→ **What to produce**
Rewrite the data below, replacing every occurrence of "biudžeto" with "finansų" and leaving everything else unchanged.

→ **Stored data**
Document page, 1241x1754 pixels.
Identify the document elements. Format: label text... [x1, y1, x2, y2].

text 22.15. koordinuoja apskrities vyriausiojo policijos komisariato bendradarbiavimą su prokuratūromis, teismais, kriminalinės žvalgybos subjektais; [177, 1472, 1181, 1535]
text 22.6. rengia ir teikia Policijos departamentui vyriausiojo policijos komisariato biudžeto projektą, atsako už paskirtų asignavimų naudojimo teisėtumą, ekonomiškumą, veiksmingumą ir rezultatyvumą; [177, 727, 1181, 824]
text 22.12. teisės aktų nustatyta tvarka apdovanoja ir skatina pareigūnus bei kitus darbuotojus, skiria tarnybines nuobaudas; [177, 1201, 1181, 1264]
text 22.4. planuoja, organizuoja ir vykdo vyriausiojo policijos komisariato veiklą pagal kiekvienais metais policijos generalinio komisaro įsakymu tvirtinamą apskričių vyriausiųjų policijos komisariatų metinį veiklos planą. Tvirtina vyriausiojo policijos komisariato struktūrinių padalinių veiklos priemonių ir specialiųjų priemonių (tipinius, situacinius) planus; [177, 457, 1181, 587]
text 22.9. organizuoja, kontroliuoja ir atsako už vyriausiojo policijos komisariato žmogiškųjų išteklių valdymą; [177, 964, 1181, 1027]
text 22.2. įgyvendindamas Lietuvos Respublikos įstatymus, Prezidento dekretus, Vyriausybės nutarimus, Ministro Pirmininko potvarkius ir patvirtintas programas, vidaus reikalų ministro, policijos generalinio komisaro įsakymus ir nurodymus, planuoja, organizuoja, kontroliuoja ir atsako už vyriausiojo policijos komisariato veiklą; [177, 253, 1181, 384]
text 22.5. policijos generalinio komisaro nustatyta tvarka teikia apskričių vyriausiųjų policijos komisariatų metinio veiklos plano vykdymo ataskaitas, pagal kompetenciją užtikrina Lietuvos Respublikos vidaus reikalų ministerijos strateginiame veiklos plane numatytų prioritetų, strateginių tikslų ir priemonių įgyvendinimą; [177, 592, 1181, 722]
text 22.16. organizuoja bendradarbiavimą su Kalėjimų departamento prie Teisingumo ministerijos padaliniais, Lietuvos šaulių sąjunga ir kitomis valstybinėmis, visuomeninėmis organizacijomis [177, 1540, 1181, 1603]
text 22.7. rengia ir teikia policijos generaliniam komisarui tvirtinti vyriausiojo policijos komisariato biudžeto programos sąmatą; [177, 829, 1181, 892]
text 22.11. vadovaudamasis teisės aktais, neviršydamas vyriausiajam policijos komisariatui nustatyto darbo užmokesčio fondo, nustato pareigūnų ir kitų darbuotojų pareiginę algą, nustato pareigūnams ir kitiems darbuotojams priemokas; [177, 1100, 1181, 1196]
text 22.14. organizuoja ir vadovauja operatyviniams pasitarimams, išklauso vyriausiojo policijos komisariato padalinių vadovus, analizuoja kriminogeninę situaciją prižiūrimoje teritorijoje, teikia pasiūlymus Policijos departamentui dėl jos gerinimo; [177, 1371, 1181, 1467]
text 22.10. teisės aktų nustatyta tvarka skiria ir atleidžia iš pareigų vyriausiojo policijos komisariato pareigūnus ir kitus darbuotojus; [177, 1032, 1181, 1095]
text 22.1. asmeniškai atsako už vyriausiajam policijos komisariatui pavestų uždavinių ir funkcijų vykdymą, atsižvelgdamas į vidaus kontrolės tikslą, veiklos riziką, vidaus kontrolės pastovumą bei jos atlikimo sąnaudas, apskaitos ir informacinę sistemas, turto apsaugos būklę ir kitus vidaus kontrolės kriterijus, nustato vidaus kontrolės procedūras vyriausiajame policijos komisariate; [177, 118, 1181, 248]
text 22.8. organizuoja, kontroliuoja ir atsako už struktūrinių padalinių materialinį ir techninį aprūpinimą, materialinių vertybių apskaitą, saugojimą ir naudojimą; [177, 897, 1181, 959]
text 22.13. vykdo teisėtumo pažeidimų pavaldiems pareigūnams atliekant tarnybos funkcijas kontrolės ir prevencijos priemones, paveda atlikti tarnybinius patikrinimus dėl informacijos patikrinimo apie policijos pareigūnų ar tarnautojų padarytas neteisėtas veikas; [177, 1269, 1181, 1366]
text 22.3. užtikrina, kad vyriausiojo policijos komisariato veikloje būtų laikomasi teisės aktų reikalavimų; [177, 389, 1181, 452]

→ **Complete answer**
Document page, 1241x1754 pixels.
Identify the document elements. Format: label text... [x1, y1, x2, y2].

text 22.15. koordinuoja apskrities vyriausiojo policijos komisariato bendradarbiavimą su prokuratūromis, teismais, kriminalinės žvalgybos subjektais; [177, 1472, 1181, 1535]
text 22.6. rengia ir teikia Policijos departamentui vyriausiojo policijos komisariato finansų projektą, atsako už paskirtų asignavimų naudojimo teisėtumą, ekonomiškumą, veiksmingumą ir rezultatyvumą; [177, 727, 1181, 824]
text 22.12. teisės aktų nustatyta tvarka apdovanoja ir skatina pareigūnus bei kitus darbuotojus, skiria tarnybines nuobaudas; [177, 1201, 1181, 1264]
text 22.4. planuoja, organizuoja ir vykdo vyriausiojo policijos komisariato veiklą pagal kiekvienais metais policijos generalinio komisaro įsakymu tvirtinamą apskričių vyriausiųjų policijos komisariatų metinį veiklos planą. Tvirtina vyriausiojo policijos komisariato struktūrinių padalinių veiklos priemonių ir specialiųjų priemonių (tipinius, situacinius) planus; [177, 457, 1181, 587]
text 22.9. organizuoja, kontroliuoja ir atsako už vyriausiojo policijos komisariato žmogiškųjų išteklių valdymą; [177, 964, 1181, 1027]
text 22.2. įgyvendindamas Lietuvos Respublikos įstatymus, Prezidento dekretus, Vyriausybės nutarimus, Ministro Pirmininko potvarkius ir patvirtintas programas, vidaus reikalų ministro, policijos generalinio komisaro įsakymus ir nurodymus, planuoja, organizuoja, kontroliuoja ir atsako už vyriausiojo policijos komisariato veiklą; [177, 253, 1181, 384]
text 22.5. policijos generalinio komisaro nustatyta tvarka teikia apskričių vyriausiųjų policijos komisariatų metinio veiklos plano vykdymo ataskaitas, pagal kompetenciją užtikrina Lietuvos Respublikos vidaus reikalų ministerijos strateginiame veiklos plane numatytų prioritetų, strateginių tikslų ir priemonių įgyvendinimą; [177, 592, 1181, 722]
text 22.16. organizuoja bendradarbiavimą su Kalėjimų departamento prie Teisingumo ministerijos padaliniais, Lietuvos šaulių sąjunga ir kitomis valstybinėmis, visuomeninėmis organizacijomis [177, 1540, 1181, 1603]
text 22.7. rengia ir teikia policijos generaliniam komisarui tvirtinti vyriausiojo policijos komisariato finansų programos sąmatą; [177, 829, 1181, 892]
text 22.11. vadovaudamasis teisės aktais, neviršydamas vyriausiajam policijos komisariatui nustatyto darbo užmokesčio fondo, nustato pareigūnų ir kitų darbuotojų pareiginę algą, nustato pareigūnams ir kitiems darbuotojams priemokas; [177, 1100, 1181, 1196]
text 22.14. organizuoja ir vadovauja operatyviniams pasitarimams, išklauso vyriausiojo policijos komisariato padalinių vadovus, analizuoja kriminogeninę situaciją prižiūrimoje teritorijoje, teikia pasiūlymus Policijos departamentui dėl jos gerinimo; [177, 1371, 1181, 1467]
text 22.10. teisės aktų nustatyta tvarka skiria ir atleidžia iš pareigų vyriausiojo policijos komisariato pareigūnus ir kitus darbuotojus; [177, 1032, 1181, 1095]
text 22.1. asmeniškai atsako už vyriausiajam policijos komisariatui pavestų uždavinių ir funkcijų vykdymą, atsižvelgdamas į vidaus kontrolės tikslą, veiklos riziką, vidaus kontrolės pastovumą bei jos atlikimo sąnaudas, apskaitos ir informacinę sistemas, turto apsaugos būklę ir kitus vidaus kontrolės kriterijus, nustato vidaus kontrolės procedūras vyriausiajame policijos komisariate; [177, 118, 1181, 248]
text 22.8. organizuoja, kontroliuoja ir atsako už struktūrinių padalinių materialinį ir techninį aprūpinimą, materialinių vertybių apskaitą, saugojimą ir naudojimą; [177, 897, 1181, 959]
text 22.13. vykdo teisėtumo pažeidimų pavaldiems pareigūnams atliekant tarnybos funkcijas kontrolės ir prevencijos priemones, paveda atlikti tarnybinius patikrinimus dėl informacijos patikrinimo apie policijos pareigūnų ar tarnautojų padarytas neteisėtas veikas; [177, 1269, 1181, 1366]
text 22.3. užtikrina, kad vyriausiojo policijos komisariato veikloje būtų laikomasi teisės aktų reikalavimų; [177, 389, 1181, 452]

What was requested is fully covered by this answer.